Interdisciplinarity, affecting research results and progresses, has been claimed as an imperative condition for discovery and innovation in different domains, affect, including advanced image analysis (Sollini et al. 2020a). Radiomic and AI (i.e., image mining) (Sollini et al. 2019a) research benefits from an interdisciplinary attitude. Overall, the chance to exchange knowledge between experts in different fields (physicians and imagers, physicists and statisticians, biologists, informatics, engineers, and data mining) remarkably impacts on methodology (i.e., quality) and confers robustness to results and ultimately promoting image mining toward clinical practice (Sollini et al. 2020b).

Conclusions

Some of the major changes in medical imaging will come from the application of AI to workflow and protocols, eventually leading to improved patient management and quality of life. By AI, several time-consuming tasks should be automatized. Further, accurate detection and interpretation of imaging findings to better classify and quantitatively characterize local and diffuse disease can be achieved.

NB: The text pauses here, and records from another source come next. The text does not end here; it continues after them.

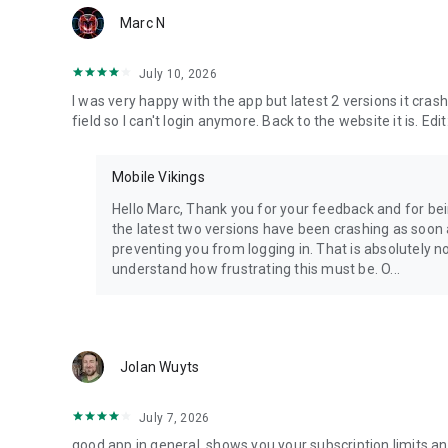
Marc N
July 10, 2026
I was very happy with the app but latest 2 versions it cr
field so I can't login anymore. Back to the website it is. Edit
Mobile Vikings
Hello Marc, Thank you for your feedback and for being
the latest two versions have been crashing as soon
preventing you from logging in. That is absolutely n
understand how frustrating this must be. O...
Jolan Wuyts
July 7, 2026
good app in general, shows you your subscription limits an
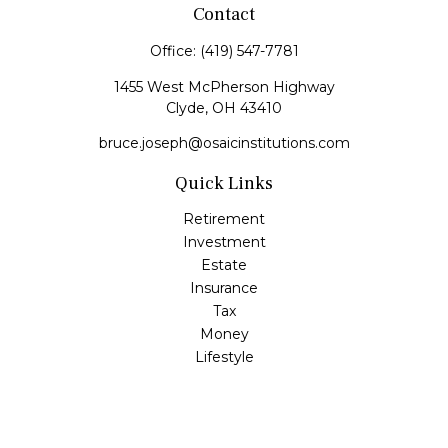
Contact
Office:
(419) 547-7781
1455 West McPherson Highway
Clyde,
OH
43410
bruce.joseph@osaicinstitutions.com
Quick Links
Retirement
Investment
Estate
Insurance
Tax
Money
Lifestyle
Latest Articles
All Videos
All Calculators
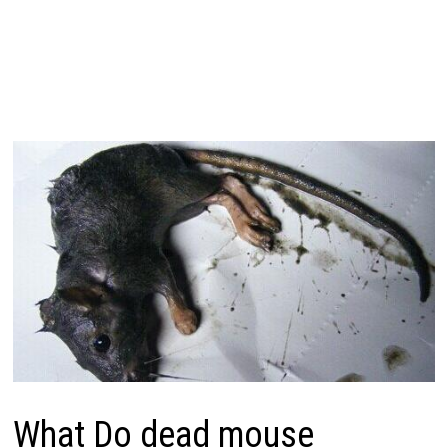
What Do dead mouse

Machine learning algorithms and neural networks will permit sophisticated analysis resulting not only in major improvements in disease characterization through imaging, but also in the integration of multiple-omics data (i.e., derived from pathology, genomic, proteomics, and demographics) for multi-dimensional disease featuring. Nevertheless, to accelerate the transition from theory to practice, it is necessary to launch a sustainable development plan which considers the multi-dimensional interactions between professionals, technology, industry, markets, policy, culture, and civil society lead by a mindset which will allow talents to thrive.